At her Court of Appeal hearing, Dutch also argued that Justice Campbell’s finding that the victim’s injuries were consistent with Harlee-Rose having been stomped on, kicked, or punched in the abdomen was “not the full picture”.

He said there was evidence from a forensic pathologist that the injuries could also have been caused by an adult kneeling on the child’s abdomen, or standing on it for a sustained period.

Dutch said Justice Campbell shouldn’t have used the facts of the strangulation as an aggravating feature when setting his seven-year starting point.

He also argued her discount for youth should have been 30 percent, rather than the 15 percent she received and said the 5 percent for her background factors was also inadequate. He instead pushed for 10 to 15 percent for the latter.

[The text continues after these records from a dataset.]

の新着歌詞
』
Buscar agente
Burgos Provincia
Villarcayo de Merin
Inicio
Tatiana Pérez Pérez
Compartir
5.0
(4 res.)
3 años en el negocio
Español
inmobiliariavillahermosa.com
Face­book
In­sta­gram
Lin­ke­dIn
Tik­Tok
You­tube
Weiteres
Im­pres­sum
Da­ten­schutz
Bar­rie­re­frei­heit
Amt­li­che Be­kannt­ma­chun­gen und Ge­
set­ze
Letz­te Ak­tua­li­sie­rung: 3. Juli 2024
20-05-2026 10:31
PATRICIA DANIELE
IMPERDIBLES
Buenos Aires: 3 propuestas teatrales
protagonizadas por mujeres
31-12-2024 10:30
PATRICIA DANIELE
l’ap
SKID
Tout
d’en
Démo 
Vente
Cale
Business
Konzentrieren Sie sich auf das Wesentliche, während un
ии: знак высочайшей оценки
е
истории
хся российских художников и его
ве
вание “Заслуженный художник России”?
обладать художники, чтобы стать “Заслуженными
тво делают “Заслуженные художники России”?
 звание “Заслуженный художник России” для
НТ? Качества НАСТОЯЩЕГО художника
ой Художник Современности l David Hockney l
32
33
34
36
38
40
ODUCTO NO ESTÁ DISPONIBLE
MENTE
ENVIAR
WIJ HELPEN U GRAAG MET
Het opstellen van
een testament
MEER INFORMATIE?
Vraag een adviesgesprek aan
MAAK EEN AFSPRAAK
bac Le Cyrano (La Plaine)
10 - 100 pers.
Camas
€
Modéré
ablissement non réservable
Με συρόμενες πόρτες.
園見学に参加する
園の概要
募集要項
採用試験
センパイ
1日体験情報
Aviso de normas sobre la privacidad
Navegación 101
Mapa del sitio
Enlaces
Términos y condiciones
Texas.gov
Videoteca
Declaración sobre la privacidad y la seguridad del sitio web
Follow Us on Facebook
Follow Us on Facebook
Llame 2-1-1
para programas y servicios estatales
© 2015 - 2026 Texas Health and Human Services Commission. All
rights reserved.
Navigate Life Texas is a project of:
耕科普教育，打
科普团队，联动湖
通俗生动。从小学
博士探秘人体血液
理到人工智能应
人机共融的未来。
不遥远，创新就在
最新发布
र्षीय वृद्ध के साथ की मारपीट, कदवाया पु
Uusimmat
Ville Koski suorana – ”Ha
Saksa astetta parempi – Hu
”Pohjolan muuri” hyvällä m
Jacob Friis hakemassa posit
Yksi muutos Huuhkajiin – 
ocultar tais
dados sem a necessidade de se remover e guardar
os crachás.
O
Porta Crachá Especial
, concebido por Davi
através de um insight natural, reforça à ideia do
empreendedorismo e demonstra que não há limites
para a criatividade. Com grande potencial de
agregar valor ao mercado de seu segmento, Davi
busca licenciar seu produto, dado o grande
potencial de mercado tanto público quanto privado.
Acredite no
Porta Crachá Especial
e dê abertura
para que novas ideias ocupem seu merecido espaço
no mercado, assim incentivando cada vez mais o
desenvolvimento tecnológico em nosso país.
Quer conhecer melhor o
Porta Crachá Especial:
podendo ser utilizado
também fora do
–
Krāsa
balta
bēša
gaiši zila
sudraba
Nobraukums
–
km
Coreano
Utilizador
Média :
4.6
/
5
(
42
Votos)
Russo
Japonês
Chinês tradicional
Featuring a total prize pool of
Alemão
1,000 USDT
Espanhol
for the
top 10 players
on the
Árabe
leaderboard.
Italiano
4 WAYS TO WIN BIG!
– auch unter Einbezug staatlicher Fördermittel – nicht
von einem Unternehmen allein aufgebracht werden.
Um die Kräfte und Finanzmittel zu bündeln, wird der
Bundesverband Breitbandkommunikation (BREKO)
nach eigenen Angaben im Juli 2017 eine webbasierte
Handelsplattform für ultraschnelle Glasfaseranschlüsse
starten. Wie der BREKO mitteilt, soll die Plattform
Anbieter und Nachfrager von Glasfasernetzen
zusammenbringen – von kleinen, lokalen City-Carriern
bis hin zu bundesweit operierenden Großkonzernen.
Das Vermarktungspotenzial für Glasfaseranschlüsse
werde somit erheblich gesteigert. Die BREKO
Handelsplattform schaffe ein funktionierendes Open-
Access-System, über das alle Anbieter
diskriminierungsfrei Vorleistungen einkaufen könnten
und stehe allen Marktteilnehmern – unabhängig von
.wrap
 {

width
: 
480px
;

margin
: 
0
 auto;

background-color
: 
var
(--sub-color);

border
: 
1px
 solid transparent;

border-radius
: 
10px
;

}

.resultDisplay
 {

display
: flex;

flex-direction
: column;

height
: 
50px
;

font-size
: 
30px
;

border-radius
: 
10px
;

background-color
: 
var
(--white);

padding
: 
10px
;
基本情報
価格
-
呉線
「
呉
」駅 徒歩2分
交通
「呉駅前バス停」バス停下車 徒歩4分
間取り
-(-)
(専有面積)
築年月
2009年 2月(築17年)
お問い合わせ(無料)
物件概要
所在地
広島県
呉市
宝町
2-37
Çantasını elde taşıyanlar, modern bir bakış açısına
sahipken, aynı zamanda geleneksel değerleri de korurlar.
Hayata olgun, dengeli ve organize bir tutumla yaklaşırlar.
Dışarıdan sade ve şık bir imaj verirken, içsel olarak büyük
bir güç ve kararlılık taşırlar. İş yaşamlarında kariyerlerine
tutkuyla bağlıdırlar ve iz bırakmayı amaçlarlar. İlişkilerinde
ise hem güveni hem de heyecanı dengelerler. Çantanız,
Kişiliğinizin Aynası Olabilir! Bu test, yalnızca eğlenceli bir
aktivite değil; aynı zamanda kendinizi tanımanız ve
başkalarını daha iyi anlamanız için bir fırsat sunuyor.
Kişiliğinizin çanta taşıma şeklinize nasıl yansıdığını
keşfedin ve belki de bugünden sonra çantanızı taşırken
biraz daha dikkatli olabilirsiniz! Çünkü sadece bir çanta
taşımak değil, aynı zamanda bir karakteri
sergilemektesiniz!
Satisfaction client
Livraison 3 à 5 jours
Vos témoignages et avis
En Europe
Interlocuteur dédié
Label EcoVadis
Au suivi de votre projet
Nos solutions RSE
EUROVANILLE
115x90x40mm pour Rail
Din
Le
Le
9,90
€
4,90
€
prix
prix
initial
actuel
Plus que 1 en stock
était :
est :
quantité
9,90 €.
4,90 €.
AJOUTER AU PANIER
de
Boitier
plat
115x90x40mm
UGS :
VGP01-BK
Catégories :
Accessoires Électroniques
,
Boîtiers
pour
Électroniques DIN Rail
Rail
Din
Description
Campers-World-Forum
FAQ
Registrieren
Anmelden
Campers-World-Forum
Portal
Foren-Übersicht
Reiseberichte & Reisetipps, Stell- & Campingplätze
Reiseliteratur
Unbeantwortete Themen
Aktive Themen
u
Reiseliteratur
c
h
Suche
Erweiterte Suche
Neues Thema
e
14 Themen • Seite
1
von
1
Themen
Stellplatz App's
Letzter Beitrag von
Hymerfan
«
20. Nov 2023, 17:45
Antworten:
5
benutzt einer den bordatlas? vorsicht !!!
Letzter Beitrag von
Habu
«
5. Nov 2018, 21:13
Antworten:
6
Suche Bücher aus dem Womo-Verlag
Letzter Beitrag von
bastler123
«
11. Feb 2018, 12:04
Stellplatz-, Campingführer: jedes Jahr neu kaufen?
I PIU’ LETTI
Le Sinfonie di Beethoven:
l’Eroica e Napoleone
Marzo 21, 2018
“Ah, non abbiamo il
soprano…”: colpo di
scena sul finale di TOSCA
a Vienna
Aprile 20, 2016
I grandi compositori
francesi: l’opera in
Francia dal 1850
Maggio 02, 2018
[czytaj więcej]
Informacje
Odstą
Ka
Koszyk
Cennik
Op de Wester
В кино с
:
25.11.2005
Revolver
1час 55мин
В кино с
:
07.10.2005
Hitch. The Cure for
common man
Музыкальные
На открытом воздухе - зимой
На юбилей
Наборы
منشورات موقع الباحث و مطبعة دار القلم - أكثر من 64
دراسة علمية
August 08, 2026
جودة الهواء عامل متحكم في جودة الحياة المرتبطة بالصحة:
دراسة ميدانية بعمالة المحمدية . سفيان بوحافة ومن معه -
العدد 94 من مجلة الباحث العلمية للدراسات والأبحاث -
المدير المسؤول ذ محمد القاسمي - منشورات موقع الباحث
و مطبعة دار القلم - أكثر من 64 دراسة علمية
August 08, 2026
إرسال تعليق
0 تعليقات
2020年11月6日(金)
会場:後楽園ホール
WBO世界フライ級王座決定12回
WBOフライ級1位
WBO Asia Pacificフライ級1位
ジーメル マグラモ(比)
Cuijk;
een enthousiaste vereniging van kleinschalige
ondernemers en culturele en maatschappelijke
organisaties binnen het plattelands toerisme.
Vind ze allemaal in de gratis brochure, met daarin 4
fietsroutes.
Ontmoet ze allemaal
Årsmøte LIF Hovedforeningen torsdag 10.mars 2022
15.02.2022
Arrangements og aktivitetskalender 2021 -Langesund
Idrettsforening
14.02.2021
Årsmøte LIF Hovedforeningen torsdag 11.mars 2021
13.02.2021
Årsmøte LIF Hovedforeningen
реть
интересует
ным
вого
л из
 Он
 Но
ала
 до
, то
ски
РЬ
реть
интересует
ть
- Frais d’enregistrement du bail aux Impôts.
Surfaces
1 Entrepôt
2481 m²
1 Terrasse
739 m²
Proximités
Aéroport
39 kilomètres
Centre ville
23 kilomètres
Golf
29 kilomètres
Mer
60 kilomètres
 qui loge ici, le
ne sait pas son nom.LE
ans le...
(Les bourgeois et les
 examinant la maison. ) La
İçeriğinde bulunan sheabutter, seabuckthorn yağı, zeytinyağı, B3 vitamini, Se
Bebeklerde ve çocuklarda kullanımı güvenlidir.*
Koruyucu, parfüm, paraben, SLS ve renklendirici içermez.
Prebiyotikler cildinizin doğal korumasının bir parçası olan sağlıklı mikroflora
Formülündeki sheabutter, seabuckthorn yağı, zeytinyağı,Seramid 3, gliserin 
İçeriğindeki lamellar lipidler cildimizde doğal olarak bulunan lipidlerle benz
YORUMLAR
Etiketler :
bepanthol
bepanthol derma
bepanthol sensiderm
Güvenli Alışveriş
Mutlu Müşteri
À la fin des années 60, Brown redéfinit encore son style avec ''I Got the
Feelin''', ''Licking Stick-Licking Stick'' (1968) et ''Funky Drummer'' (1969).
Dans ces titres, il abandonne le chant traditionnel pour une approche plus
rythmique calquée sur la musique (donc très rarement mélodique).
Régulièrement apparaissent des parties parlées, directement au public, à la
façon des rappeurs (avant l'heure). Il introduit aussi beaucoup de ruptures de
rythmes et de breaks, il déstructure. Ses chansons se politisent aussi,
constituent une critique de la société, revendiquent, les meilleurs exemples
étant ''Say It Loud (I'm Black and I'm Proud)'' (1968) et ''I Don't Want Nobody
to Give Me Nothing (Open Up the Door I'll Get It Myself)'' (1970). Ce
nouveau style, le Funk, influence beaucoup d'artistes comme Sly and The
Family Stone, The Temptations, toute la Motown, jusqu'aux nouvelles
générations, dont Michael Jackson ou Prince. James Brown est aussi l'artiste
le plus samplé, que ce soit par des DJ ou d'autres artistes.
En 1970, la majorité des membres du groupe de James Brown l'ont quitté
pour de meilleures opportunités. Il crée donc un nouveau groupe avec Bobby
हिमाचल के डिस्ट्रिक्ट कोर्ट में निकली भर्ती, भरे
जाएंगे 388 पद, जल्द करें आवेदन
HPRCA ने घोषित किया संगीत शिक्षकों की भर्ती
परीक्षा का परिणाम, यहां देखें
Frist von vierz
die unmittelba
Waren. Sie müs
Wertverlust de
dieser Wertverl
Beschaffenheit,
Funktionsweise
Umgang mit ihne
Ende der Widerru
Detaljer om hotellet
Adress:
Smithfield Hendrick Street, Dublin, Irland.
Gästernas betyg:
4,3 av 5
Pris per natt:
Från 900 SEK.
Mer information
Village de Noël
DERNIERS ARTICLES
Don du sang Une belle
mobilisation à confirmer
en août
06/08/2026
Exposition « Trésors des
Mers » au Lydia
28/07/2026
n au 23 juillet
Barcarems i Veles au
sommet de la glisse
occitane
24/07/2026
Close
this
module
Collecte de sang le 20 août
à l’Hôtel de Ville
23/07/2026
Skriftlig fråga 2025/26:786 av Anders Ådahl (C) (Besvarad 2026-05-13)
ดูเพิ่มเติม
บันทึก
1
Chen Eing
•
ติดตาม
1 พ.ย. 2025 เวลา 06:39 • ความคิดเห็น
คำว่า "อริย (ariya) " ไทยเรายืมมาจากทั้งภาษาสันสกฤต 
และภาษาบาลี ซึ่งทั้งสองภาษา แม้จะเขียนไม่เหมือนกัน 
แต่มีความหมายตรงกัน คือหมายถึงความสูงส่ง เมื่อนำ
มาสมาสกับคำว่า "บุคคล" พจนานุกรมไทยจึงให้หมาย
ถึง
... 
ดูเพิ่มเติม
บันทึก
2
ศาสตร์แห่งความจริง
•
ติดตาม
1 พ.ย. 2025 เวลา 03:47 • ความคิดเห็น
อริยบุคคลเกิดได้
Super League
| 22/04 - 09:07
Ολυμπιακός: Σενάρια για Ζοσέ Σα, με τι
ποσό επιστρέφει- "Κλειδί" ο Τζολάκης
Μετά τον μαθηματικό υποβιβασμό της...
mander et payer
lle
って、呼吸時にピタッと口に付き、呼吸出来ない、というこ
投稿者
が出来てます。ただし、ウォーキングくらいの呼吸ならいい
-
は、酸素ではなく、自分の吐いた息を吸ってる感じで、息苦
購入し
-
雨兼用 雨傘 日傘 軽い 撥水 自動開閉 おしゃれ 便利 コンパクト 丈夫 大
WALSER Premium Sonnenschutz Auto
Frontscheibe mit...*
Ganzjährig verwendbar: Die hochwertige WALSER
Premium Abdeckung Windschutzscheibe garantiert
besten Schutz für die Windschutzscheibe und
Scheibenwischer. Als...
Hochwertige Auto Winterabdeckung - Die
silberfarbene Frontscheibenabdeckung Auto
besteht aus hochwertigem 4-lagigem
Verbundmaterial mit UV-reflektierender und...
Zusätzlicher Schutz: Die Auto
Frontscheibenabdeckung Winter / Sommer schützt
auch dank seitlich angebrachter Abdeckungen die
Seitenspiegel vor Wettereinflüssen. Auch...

Concerning Mulford having a drug addiction, the Court of Appeal said in the absence of a causal or “even contributory” nexus between that and her offending, “the Judge was fully entitled to decline giving any discount”.

The senior court also found that Justice Campbell was cognisant of the limitations of Mulford’s mental health report, and ruled that her sentence was not manifestly excessive and dismissed the appeal.